EntertainHR: Advice from Anora: Classify Correctly!
I have said it many times – summer is for movies! Blockbusters, indies, and comedies (or whatever films you enjoy) just make a summer night better. Summer is also halfway to the film industry’s most illustrious awards show, the Oscars. That got me thinking, which films are frontrunners for Oscars glory?
Well, if the 97th Academy Awards were any indication, a romantic comedy-drama with a fresh storyline is likely the way to go (apologies to all the superhero buffs out there). I’m specifically thinking of Anora, which received six nominations at the 2024 Oscars and won the Academy Award for Best Picture, Best Director, Best Actress, Best Original Screenplay, and Best Film Editing. It was quite the performance.
But what is Anora about (if you have not yet seen the film), and what does it have to do with employment law? Well, Anora is the story of a young exotic dancer, Anora “Ani” Mikheeva (played by Mikey Madison), living in Brooklyn. One night at work, Ani meets a club patron, Ivan “Vanya” Zakharov (played by Mark Eydelshteyn), the son of a Russian oligarch. Vanya is immediately smitten with Ani, and the two begin seeing each other more and more frequently.
Eventually, they take an impromptu trip with friends to Las Vegas, where Vanya suddenly proposes to Ani. The two elope at a Las Vegas chapel, and that’s where the craziness begins (hard to believe, I know). News of Vanya’s marriage reaches his parents in Russia, and they are most disappointed.
Eager to undo their son’s rash decision, the Russian oligarchs put in motion a plan to annul the marriage. The rest of the story? You’ll have to see for yourself.

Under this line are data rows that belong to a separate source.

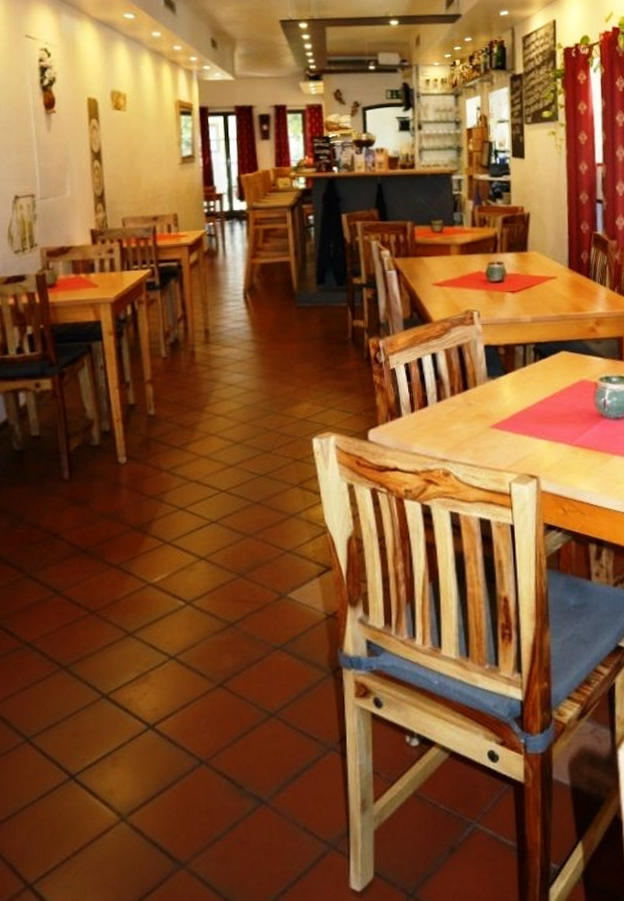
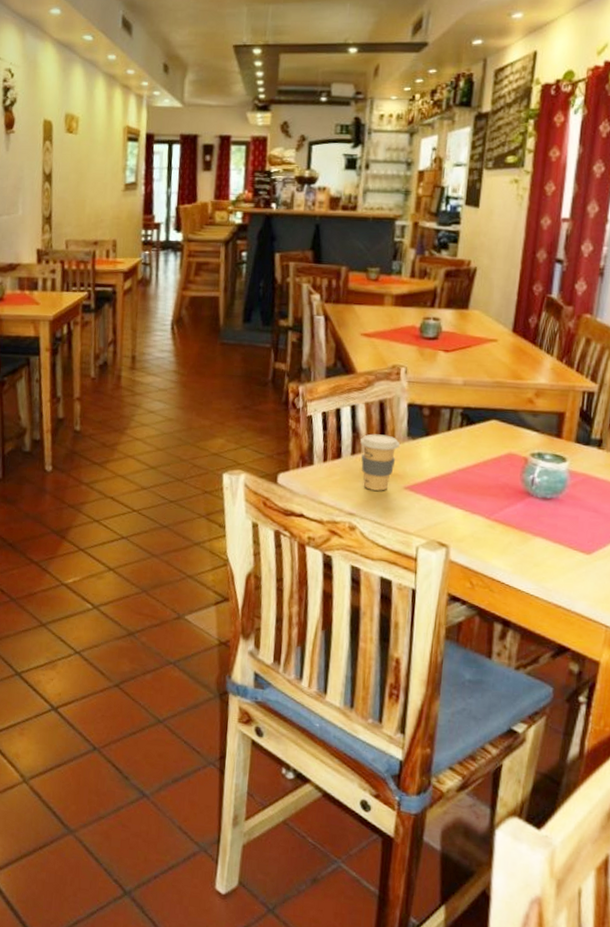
coffee cup: none [444,378,481,434] -> present [360,433,400,491]

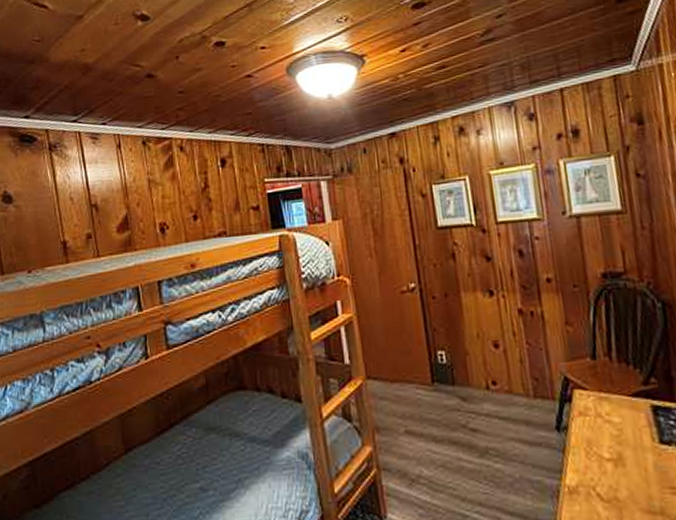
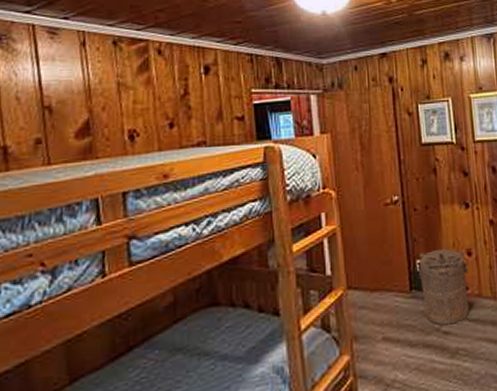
laundry hamper: none [440,340,499,422] -> present [419,249,470,326]

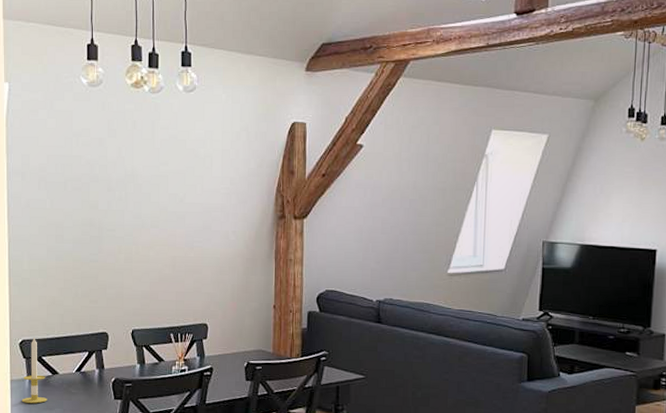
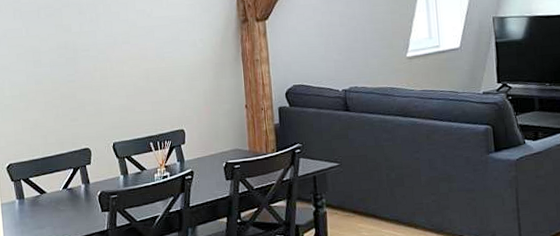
candle: present [21,337,48,404] -> none [13,160,38,225]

But what does any of that have to do with employment law? Anora reminded me of a slew of cases that spread throughout the country a few years back. These cases involved exotic dance clubs. The common issue was: are exotic dancers employees, or are they independent contractors? This is a fact-intensive issue, but the courts overwhelmingly found that the dancers were, in fact, employees. The clubs’ problem? They classified all the dancers as independent contractors.
Why is that important? Because independent contractors and employees are entitled to different protections under both federal and state law. For federal law specifically, the Fair Labor Standards Act (“FLSA”) requires employers to pay employees at least $7.25 per hour for the first 40 hours worked in a one-week period. When an employee works more than 40 hours in a one-week period, they are entitled to overtime, which means they make time and a half ($7.25 X 1.5 = $10.875) for any additional hours they work in that one-week period. In other words, it is eminently important that employers properly classify workers as employees or independent contractors.
Under the FLSA, this question is analyzed using the “economic reality” test, a multifactorial test that examines the economic relationship between the employer and the worker. When an employer improperly classifies workers, say by treating them as independent contractors and not as employees, liability grows quickly. Improperly classified workers can sue to recover lost wages and potentially liquidated damages.
Moreover, workers could certify a class of plaintiffs and sue an employer together, the route taken by many of the exotic dancers in the cases I mentioned above. Either way, improper classification is bad news for employers.
So, what advice can we pull from Anora? First, watch some good films this summer! You will not regret it. Second, ensure you properly classify workers. To be safe, it is always best to hire a knowledgeable and experienced employment attorney, preferably one with ample wage and hour experience, to assist you with this process.
It is unlikely that a Russian oligarch will seek you out for improperly classifying workers. But those workers, the Department of Labor Wage and Hour Division, or one of the many state agencies just might.